Menopause increases osteoporosis risk.

8 / 11 Menopause increases osteoporosis risk.

Menopause causes a steep drop in estrogen, a hormone essential for strong bones. The earlier you go into menopause, the higher your risk of osteoporosis. A recent Swedish study found that women who entered menopause before the age of 47 were nearly twice as likely to have osteoporosis later in life as those who entered menopause when they were older. "Women lose the most bone in the first three to five years of menopause," Weaver says. "They can lose as much bone as they gain during puberty, so it's important to make lifestyle choices that protect against bone loss, like diet and exercise.

A bone density test can detect bone loss.

9 / 11 A bone density test can detect bone loss.

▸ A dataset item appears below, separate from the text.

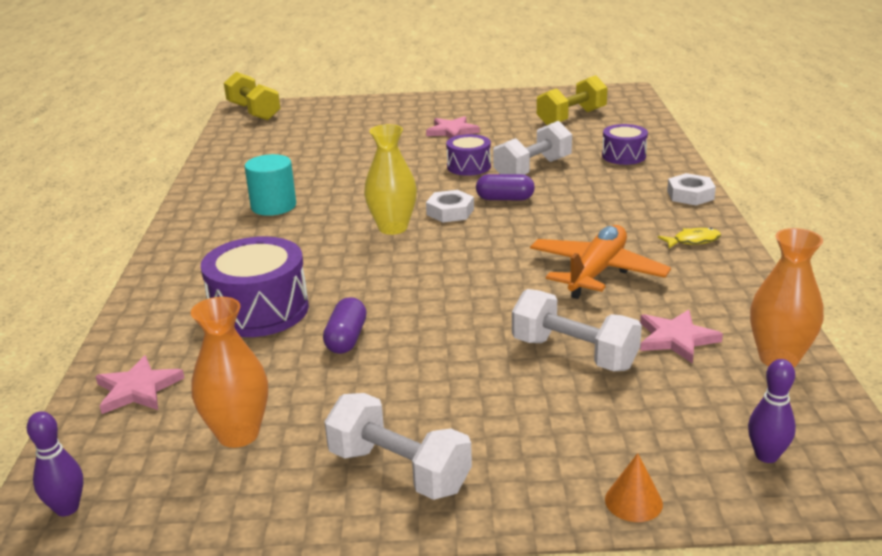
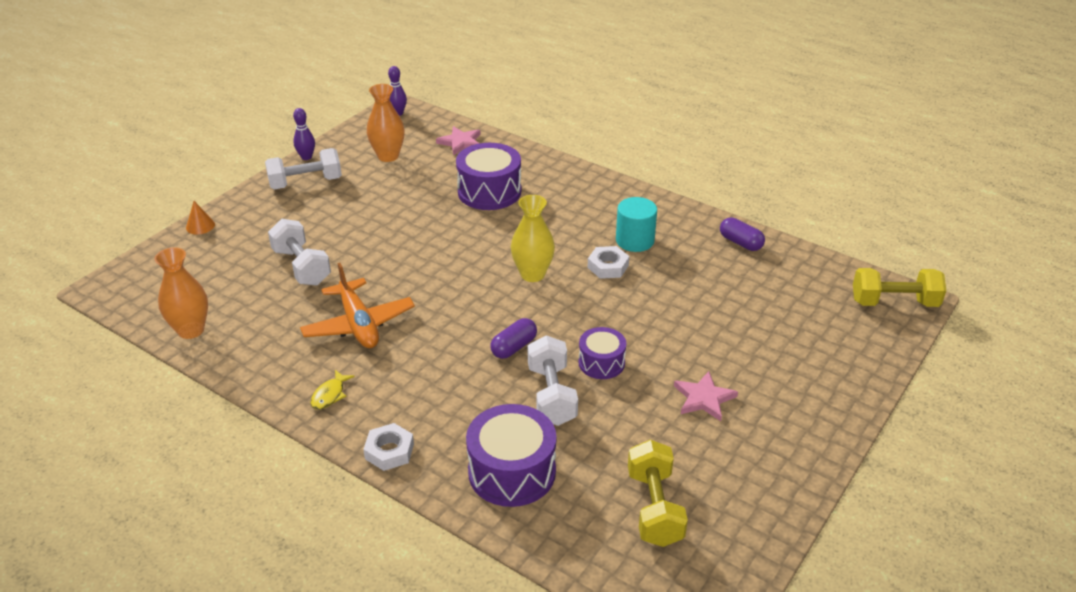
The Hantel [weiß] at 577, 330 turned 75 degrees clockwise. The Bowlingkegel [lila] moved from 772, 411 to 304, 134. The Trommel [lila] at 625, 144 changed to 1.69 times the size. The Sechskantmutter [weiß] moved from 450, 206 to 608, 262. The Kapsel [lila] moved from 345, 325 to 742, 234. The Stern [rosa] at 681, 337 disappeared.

Bone density is commonly measured with dual-energy X-ray absorptiometry (DXA), or a bone density test. This simple, painless test gauges bone strength by comparing your bone mass to those of young adults of the same gender at peak bone mass, using a T-score. A T-score of -2.5 or lower means you have osteoporosis. A score between -1.0 and -2.5 means you have osteopenia, low bone mass. A T-score of -1.0 or higher means your bones are normal. "Women usually don't need a DXA scan until they're 65 and men until age 70," Schneider says. Talk to your doctor about when to get screened and about follow-up tests.

Physical activity protects you against osteoporosis.

10 / 11 Physical activity protects you against osteoporosis.

Weight-bearing exercises—the kind that force your body to work against gravity, such as walking, running, dancing, and tennis—are the best for keeping bones healthy. The key, Schneider says, is to be active. "It doesn't have to be exercise in the gym," she says. "You simply want to spend more time on your feet and move. You want to spend less time sitting."

Not everyone with osteoporosis needs medication.

11 / 11 Not everyone with osteoporosis needs medication.

Some drugs used to treat osteoporosis could potentially increase the risk for femur bone fractures, esophageal cancer, and the death of bone tissue in the jaw. In reality, only women at high risk for a fracture need treatment, says Ruth Freeman, MD, of the Montefiore Medical Center in the Bronx. "I always recommend lifestyle changes first," she says. Women who have osteoporosis and other risk factors, such as rheumatoid arthritis, low body weight, and a family history of fractures may want to take osteoporosis drugs. Women who have no risk factors might consider opting out. Talk to your doctor about your best option.